By the subject heading I mean a way of vertically expanding the waveform - so that eventually it fills the track strip. I struggled to find this in Audacity, I did succeed but now it seems to have disappeared.
I’m not wishing to change the actual volume level, just the graphic display. Copious suggestions regarding the zoom function however the zoom only expands and decreases the waveform in proportion to the negative space. What I want is to enhance the spikes so I can easily see a hum or a small pop. It’s a basic function, it’s really beyond my bleeding eyes why it should be so hard to locate on the display and why the subject does not come up more easily in a web search. But there you go. Really grateful for any help here, thanks,
That’s how waveforms work and it’s the same reason correction software has trouble find clicks and pops.

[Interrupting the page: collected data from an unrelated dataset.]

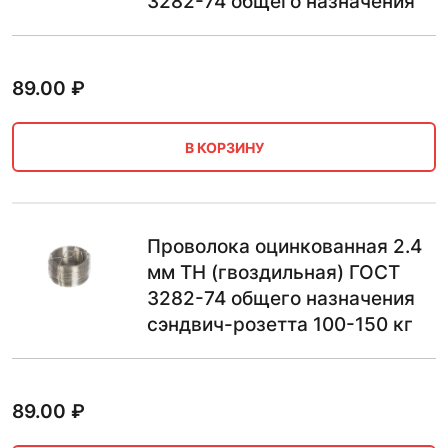
3282-74 общего назначения
89.00
₽
В КОРЗИНУ
Проволока оцинкованная 2.4
мм ТН (гвоздильная) ГОСТ
3282-74 общего назначения
сэндвич-розетта 100-150 кг
89.00
₽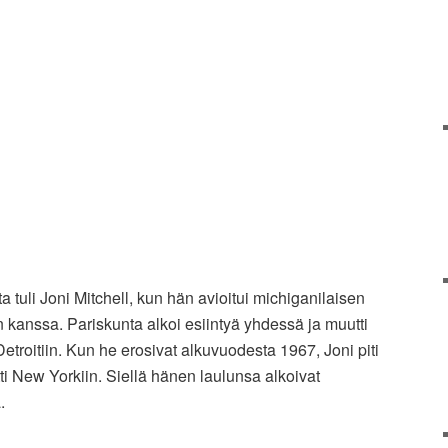
 tuli Joni Mitchell, kun hän avioitui michiganilaisen
n kanssa. Pariskunta alkoi esiintyä yhdessä ja muutti
troitiin. Kun he erosivat alkuvuodesta 1967, Joni piti
 New Yorkiin. Siellä hänen laulunsa alkoivat
.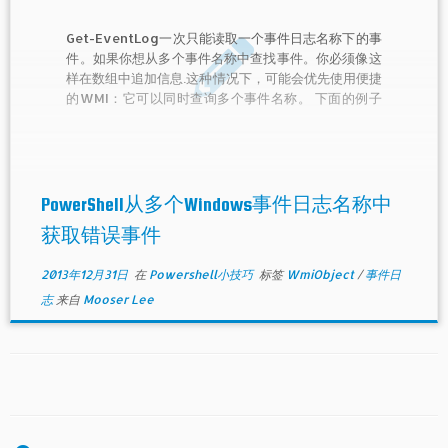
Get-EventLog一次只能读取一个事件日志名称下的事
件。如果你想从多个事件名称中查找事件。你必须像这
样在数组中追加信息.这种情况下，可能会优先使用便捷
的WMI：它可以同时查询多个事件名称。 下面的例子
会从“应用程序”和“系统”名称下获取前100个出错事
件。
PowerShell从多个Windows事件日志名称中
获取错误事件
2013年12月31日
在
Powershell小技巧
标签
WmiObject
/
事件日
志
来自
Mooser Lee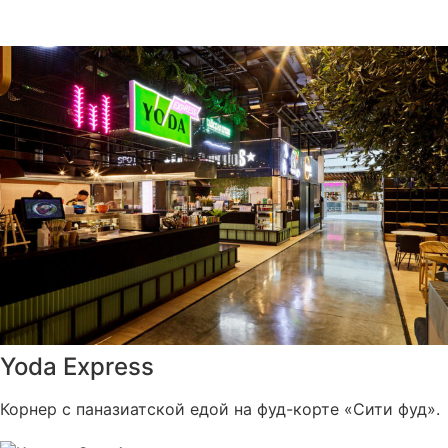
Yoda Express
Корнер с паназиатской едой на фуд-корте «Сити фуд».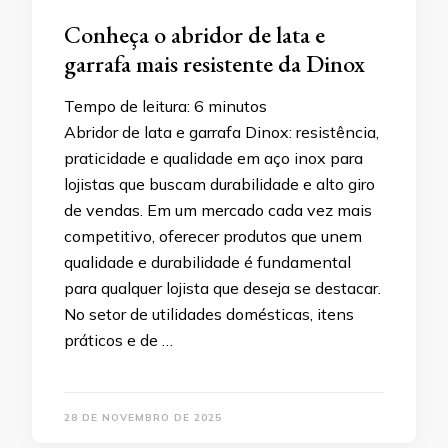
Conheça o abridor de lata e
garrafa mais resistente da Dinox
Tempo de leitura:
6
minutos
Abridor de lata e garrafa Dinox: resistência,
praticidade e qualidade em aço inox para
lojistas que buscam durabilidade e alto giro
de vendas. Em um mercado cada vez mais
competitivo, oferecer produtos que unem
qualidade e durabilidade é fundamental
para qualquer lojista que deseja se destacar.
No setor de utilidades domésticas, itens
práticos e de …
28 DE NOVEMBRO DE 2025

You may like a different view. Switch to Spectrogram View with the drop-down menu to the left of the track. Different types of sound show up as different colors.
If you place the cursor over the 0.0 on the vertical scale, then you can use the mouse buttons to zoom in/out …

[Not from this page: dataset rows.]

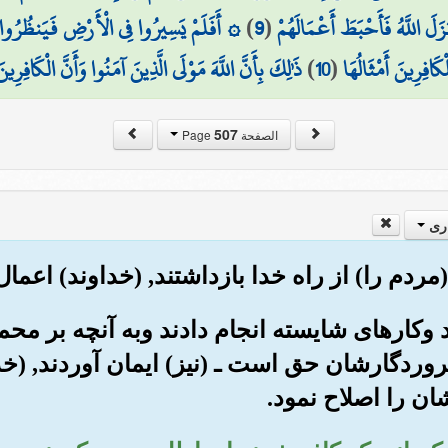
زَلَ اللَّهُ فَأَحْبَطَ أَعْمَالَهُمْ
(
9
)
۞ أَفَلَمْ يَسِيرُوا فِي الْأَرْضِ فَيَنظُرُوا كَ
لْكَافِرِينَ أَمْثَالُهَا
(
10
)
ذَٰلِكَ بِأَنَّ اللَّهَ مَوْلَى الَّذِينَ آمَنُوا وَأَنَّ الْكَافِرِينَ
507
الصفحة Page
ری
ند وکارهای شایسته انجام دادند وبه آنچه بر محم
ردگارشان حق است ـ (نیز) ایمان آوردند, (خداو
ن را اصلاح نمود.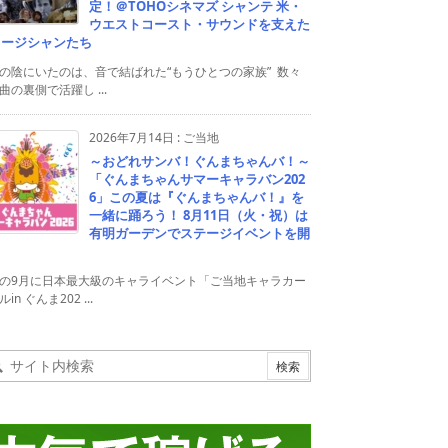
定！＠TOHOシネマズ シャンテ 米・
ウエストコースト・サウンドを支えた
ュージシャンたち
の陰にいたのは、音で結ばれた“もうひとつの家族” 数々
曲の裏側で活躍し ...
2026年7月14日
:
ご当地
～おどれサンバ！ぐんまちゃんバ！～
「ぐんまちゃんサマーキャラバン202
6」この夏は『ぐんまちゃんバ！』を
一緒に踊ろう！ 8月11日（火・祝）は
有明ガーデンでステージイベントを開
！
の9月に日本最大級のキャライベント「ご当地キャラカー
in ぐんま202 ...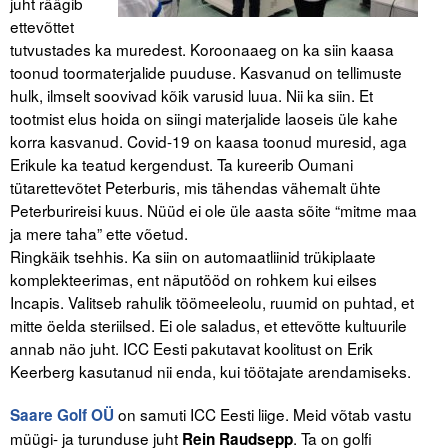
juht räägib
ettevõttet
tutvustades ka muredest. Koroonaaeg on ka siin kaasa
toonud toormaterjalide puuduse. Kasvanud on tellimuste
hulk, ilmselt soovivad kõik varusid luua. Nii ka siin. Et
tootmist elus hoida on siingi materjalide laoseis üle kahe
korra kasvanud. Covid-19 on kaasa toonud muresid, aga
Erikule ka teatud kergendust. Ta kureerib Oumani
tütarettevõtet Peterburis, mis tähendas vähemalt ühte
Peterburireisi kuus. Nüüd ei ole üle aasta sõite “mitme maa
ja mere taha” ette võetud.
Ringkäik tsehhis. Ka siin on automaatliinid trükiplaate
komplekteerimas, ent näputööd on rohkem kui eilses
Incapis. Valitseb rahulik töömeeleolu, ruumid on puhtad, et
mitte öelda steriilsed. Ei ole saladus, et ettevõtte kultuurile
annab näo juht. ICC Eesti pakutavat koolitust on Erik
Keerberg kasutanud nii enda, kui töötajate arendamiseks.
on samuti ICC Eesti liige. Meid võtab vastu
Saare Golf OÜ
müügi- ja turunduse juht
. Ta on golfi
Rein Raudsepp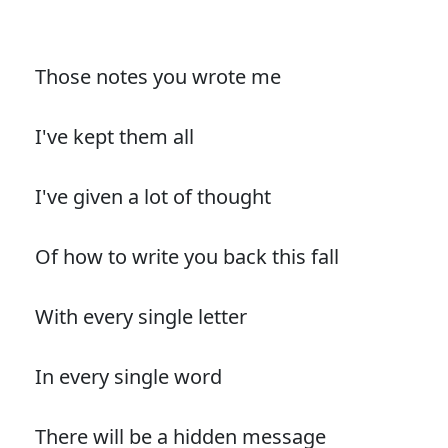
Those notes you wrote me
I've kept them all
I've given a lot of thought
Of how to write you back this fall
With every single letter
In every single word
There will be a hidden message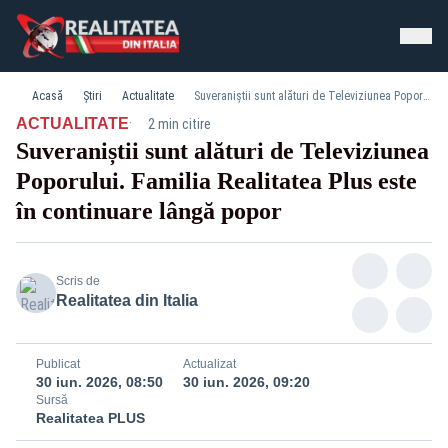
Acasă
Știri
Actualitate
Suveraniștii sunt alături de Televiziunea Poporului. Familia Realitatea Plus este în continuare lângă popor
·
ACTUALITATE
2 min citire
Suveraniștii sunt alături de Televiziunea
Poporului. Familia Realitatea Plus este
în continuare lângă popor
Scris de
Realitatea din Italia
Publicat
Actualizat
30 iun. 2026, 08:50
30 iun. 2026, 09:20
Sursă
Realitatea PLUS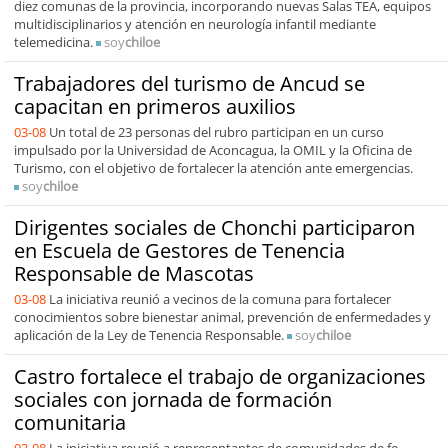
diez comunas de la provincia, incorporando nuevas Salas TEA, equipos
multidisciplinarios y atención en neurología infantil mediante
telemedicina.
soy
chiloe
Trabajadores del turismo de Ancud se
capacitan en primeros auxilios
03-08
Un total de 23 personas del rubro participan en un curso
impulsado por la Universidad de Aconcagua, la OMIL y la Oficina de
Turismo, con el objetivo de fortalecer la atención ante emergencias.
soy
chiloe
Dirigentes sociales de Chonchi participaron
en Escuela de Gestores de Tenencia
Responsable de Mascotas
03-08
La iniciativa reunió a vecinos de la comuna para fortalecer
conocimientos sobre bienestar animal, prevención de enfermedades y
aplicación de la Ley de Tenencia Responsable.
soy
chiloe
Castro fortalece el trabajo de organizaciones
sociales con jornada de formación
comunitaria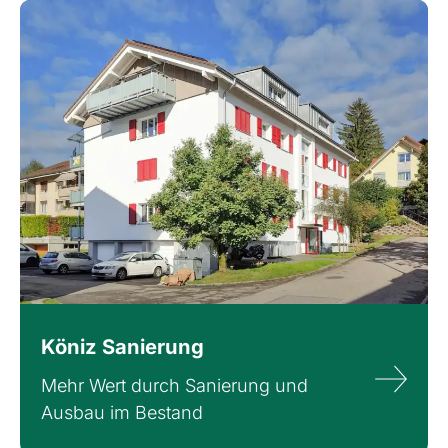
Köniz Sanierung
Mehr Wert durch Sanierung und
Ausbau im Bestand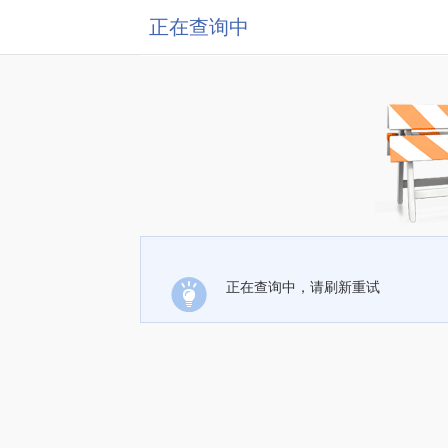
正在查询中
正在查询中，请刷新重试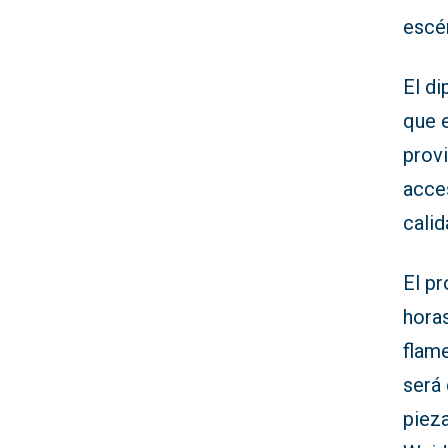
escén
El di
que e
provi
acce
calid
El pr
hora
flam
será 
pieza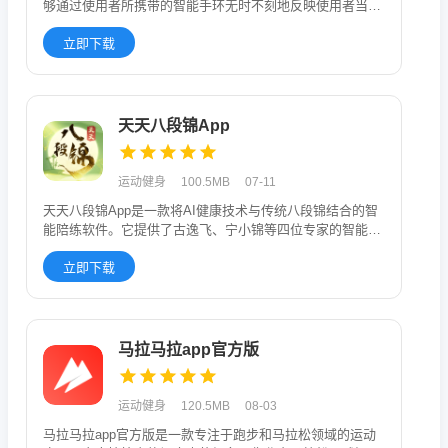
够通过使用者所携带的智能手环无时不刻地反映使用者当前
的健康身体讯息
立即下载
天天八段锦App
运动健身
100.5MB
07-11
天天八段锦App是一款将AI健康技术与传统八段锦结合的智
能陪练软件。它提供了古逸飞、宁小锦等四位专家的智能跟
练和视频资源
立即下载
马拉马拉app官方版
运动健身
120.5MB
08-03
马拉马拉app官方版是一款专注于跑步和马拉松领域的运动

see … http://manual.audacityteam.org/man/zooming.html [ vertical zooming is at bottom of that page ]
I have a non-free program called [u]Wave Repair[/u] for removing clicks & pops from digitized vinyl. It automatically zooms vertically to fit the space when you zoom-in horizontally… When you’re looking just the quiet part of a waveform it looks “loud”… When you’re looking at the whole file, it looks normal. But usually, I have to use the Spectral View first to “find” the defect.
I’m not sure if there’s any easy way to “see” hum. If you have 50/60Hz hum you can use a notch filter or regular Noise Reduction on the whole file.